Nathan Farb, a photographer whose career took him from downtown Manhattan to a city in Siberia and then to the Adirondack Mountains of New York, died on March 26 at his home in Jay, a town in Adirondack Park. He was 85.

            Mr. Farb did not pick up a camera in a serious way until he was 25, but when he did, he felt an immediate desire to be a photographer.

            “The camera satisfied so many needs for me: The need to be with people, the need to connect to people, the need to express myself, the need to be able to comment on society,” he said.

Sid Krofft

April 29th, 2026|

Sid Krofft, who with his brother Marty made zany children’s programming, gaining a following among both the young and adult members of the counterculture, died on April 10 in Los Angeles.
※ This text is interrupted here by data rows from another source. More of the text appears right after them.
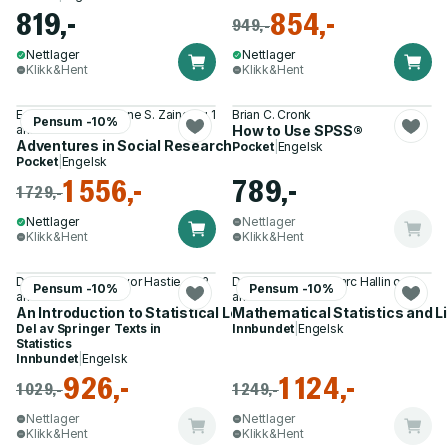
819,-
854,-
949,-
Nettlager
Nettlager
Klikk&Hent
Klikk&Hent
Earl R. Babbie, Jeanne S. Zaino og 1
Brian C. Cronk
Pensum -10%
annen
How to Use SPSS®
Adventures in Social Research
Pocket
|
Engelsk
Pocket
|
Engelsk
1 556,-
789,-
1 729,-
Nettlager
Nettlager
Klikk&Hent
Klikk&Hent
Daniela Witten, Trevor Hastie og 2
David M. Mason, Marc Hallin og 2
Pensum -10%
Pensum -10%
andre
andre
An Introduction to Statistical Learning
Mathematical Statistics and 
Del av
Springer Texts in
Innbundet
|
Engelsk
Statistics
Innbundet
|
Engelsk
926,-
1 124,-
1 029,-
1 249,-
Nettlager
Nettlager
Klikk&Hent
Klikk&Hent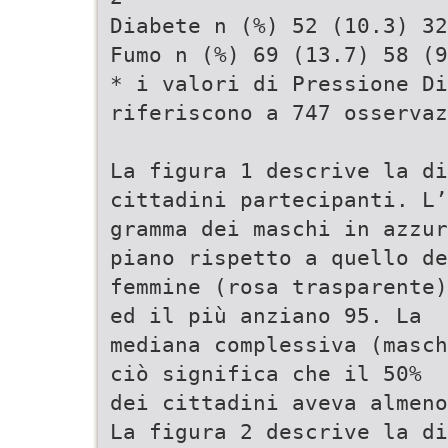
Diabete n (%) 52 (10.3) 32
Fumo n (%) 69 (13.7) 58 (9
* i valori di Pressione Di
riferiscono a 747 osservaz
La figura 1 descrive la di
cittadini partecipanti. L’
gramma dei maschi in azzur
piano rispetto a quello de
femmine (rosa trasparente)
ed il più anziano 95. La
mediana complessiva (masch
ciò significa che il 50%
dei cittadini aveva almeno
La figura 2 descrive la di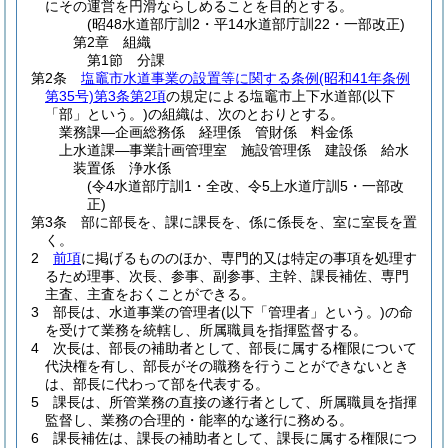
にその運営を円滑ならしめることを目的とする。
(昭48水道部庁訓2・平14水道部庁訓22・一部改正)
第2章
組織
第1節
分課
第2条
塩竈市水道事業の設置等に関する条例
(昭和41年条例
第35号)
第3条第2項
の規定による塩竈市上下水道部
(以下
「部」という。)
の組織は、次のとおりとする。
業務課―企画総務係 経理係 管財係 料金係
上水道課―事業計画管理室 施設管理係 建設係 給水
装置係 浄水係
(令4水道部庁訓1・全改、令5上水道庁訓5・一部改
正)
第3条
部に部長を、課に課長を、係に係長を、室に室長を置
く。
2
前項
に掲げるもののほか、専門的又は特定の事項を処理す
るため理事、次長、参事、副参事、主幹、課長補佐、専門
主査、主査をおくことができる。
3
部長は、水道事業の管理者
(以下「管理者」という。)
の命
を受けて業務を統轄し、所属職員を指揮監督する。
4
次長は、部長の補助者として、部長に属する権限について
代決権を有し、部長がその職務を行うことができないとき
は、部長に代わって部を代表する。
5
課長は、所管業務の直接の遂行者として、所属職員を指揮
監督し、業務の合理的・能率的な遂行に務める。
6
課長補佐は、課長の補助者として、課長に属する権限につ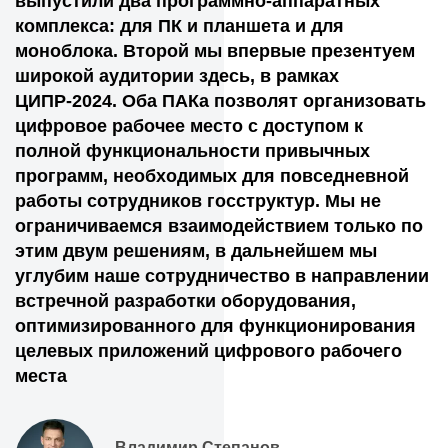
выпустили два программно-аппаратных
комплекса: для ПК и планшета и для
моноблока. Второй мы впервые презентуем
широкой аудитории здесь, в рамках
ЦИПР-2024. Оба ПАКа позволят организовать
цифровое рабочее место с доступом к
полной функциональности привычных
программ, необходимых для повседневной
работы сотрудников госструктур. Мы не
ограничиваемся взаимодействием только по
этим двум решениям, в дальнейшем мы
углубим наше сотрудничество в направлении
встречной разработки оборудования,
оптимизированного для функционирования
целевых приложений цифрового рабочего
места
Владимир Степанов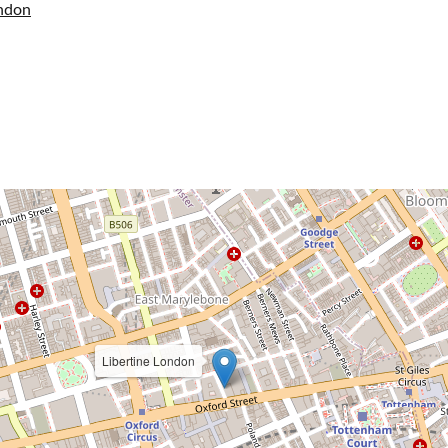
ondon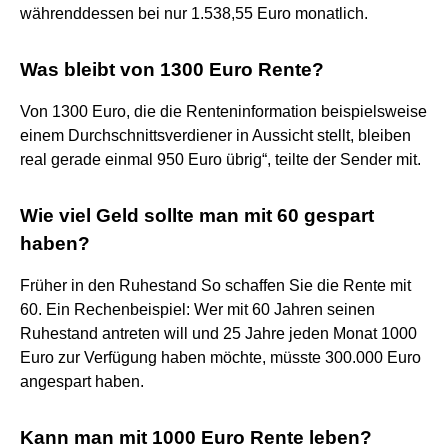
währenddessen bei nur 1.538,55 Euro monatlich.
Was bleibt von 1300 Euro Rente?
Von 1300 Euro, die die Renteninformation beispielsweise
einem Durchschnittsverdiener in Aussicht stellt, bleiben
real gerade einmal 950 Euro übrig“, teilte der Sender mit.
Wie viel Geld sollte man mit 60 gespart
haben?
Früher in den Ruhestand So schaffen Sie die Rente mit
60. Ein Rechenbeispiel: Wer mit 60 Jahren seinen
Ruhestand antreten will und 25 Jahre jeden Monat 1000
Euro zur Verfügung haben möchte, müsste 300.000 Euro
angespart haben.
Kann man mit 1000 Euro Rente leben?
He was 96.

            According to The New York Times, Mr. Krofft was “an eccentric visionary, a kids’ show P.T. Barnum who created improbable programming with a combination of creativity and chutzpah.” What tied the shows together was a madcap feel of fantastical creatures, elaborate costumes and puppets, psychedelic sets and slapstick humor — “ a mélange of the Three Stooges and “Alice in Wonderland,” The Times said.

            He was proud of many of his shows, Mr. Krofft had said, especially “Pufnstuf,” but watching reruns of the worst Krofft programs could make him cringe. “I have to turn away once in a while,” he said, “because I think, ‘Oh, my God, how did I ever allow that?’”

Mark Mobius

April 29th, 2026|

Mark Mobius, a money manager who made billions as one of the first investors focused on finding financial opportunities in emerging markets, died on April 15 in Singapore. He was 89.

            In 1987, Mr. Mobius joined the investment banking firm Franklin Templeton, where he soon started one of the first investment funds anywhere dedicated to emerging markets — countries in Asia Africa, Latin America and Eastern Europe. Gaining a reputation as the brilliant, swashbuckling “Indiana Jones” of his field, he helped change the perception of emerging markets. Over time, more investors began including them in their portfolios.

            Franklin Templeton’s emerging markets group handled $100 million when Mr. Mobius started. By the time he retired from the firm in 2018, his fund held over $40 billion in investments spread across some 70 countries. “The world belongs to optimists” Mr. Mobius said.

Adriano Goldschmied

April 29th, 2026|

Adriano Goldschmied, the Italian businessman known as “the godfather of denim” for his role in developing versions of the world’s most popular fabric, died on April 5 in Castelfranco Veneto, a town near his home in Asolo, Italy. He was 82.

            On any given day, marketers say, nearly half the world’s population is wearing jeans. Last year, more than $98 billion worth of jeans were sold worldwide, and if you wear jeans, you own a pair that is influenced in some way by Mr. Goldschmied’s presence in the industry.

            By his count, Mr. Goldschmied collaborated on or started more than 50 brands, including Gap 1969, a retro label named for the year Gap was founded, as well as Goldsign and AG Adriano Goldschmied, now known as AG Jeans.

Iris Cantor

April 4th, 2026|

Iris Cantor, an arts patron and philanthropist who with her investment banker husband, B. Gerald Cantor, the founder of Cantor Fitzgerald, amassed — and then bestowed to various museums — one of the largest private collections of Rodin sculptures in the world, died on Feb. 22 at her home in Palm Beach FL. She was 95.

The Iris & B. Gerald Cantor Foundation’s major beneficiaries include the Brooklyn Museum, the Metropolitan Museum of Art, the Los Angeles County Museum of Art, Stanford University, the Musée Rodin in Paris, the College of the Holy Cross in Worcester, MA, and the North Carolina Museum of Art in Raleigh. She also funded health centers in major hospitals across the country.

In an interview with the Metropolitan Museum in 2022, Mrs. Cantor said, “Art should contribute in a meaningful way to the life of a community and to our collective understanding of who we are, where we came from, and even where we might be headed. There is still no better place for all of this to happen than at museums, which preserve and showcase the results of human creativity.”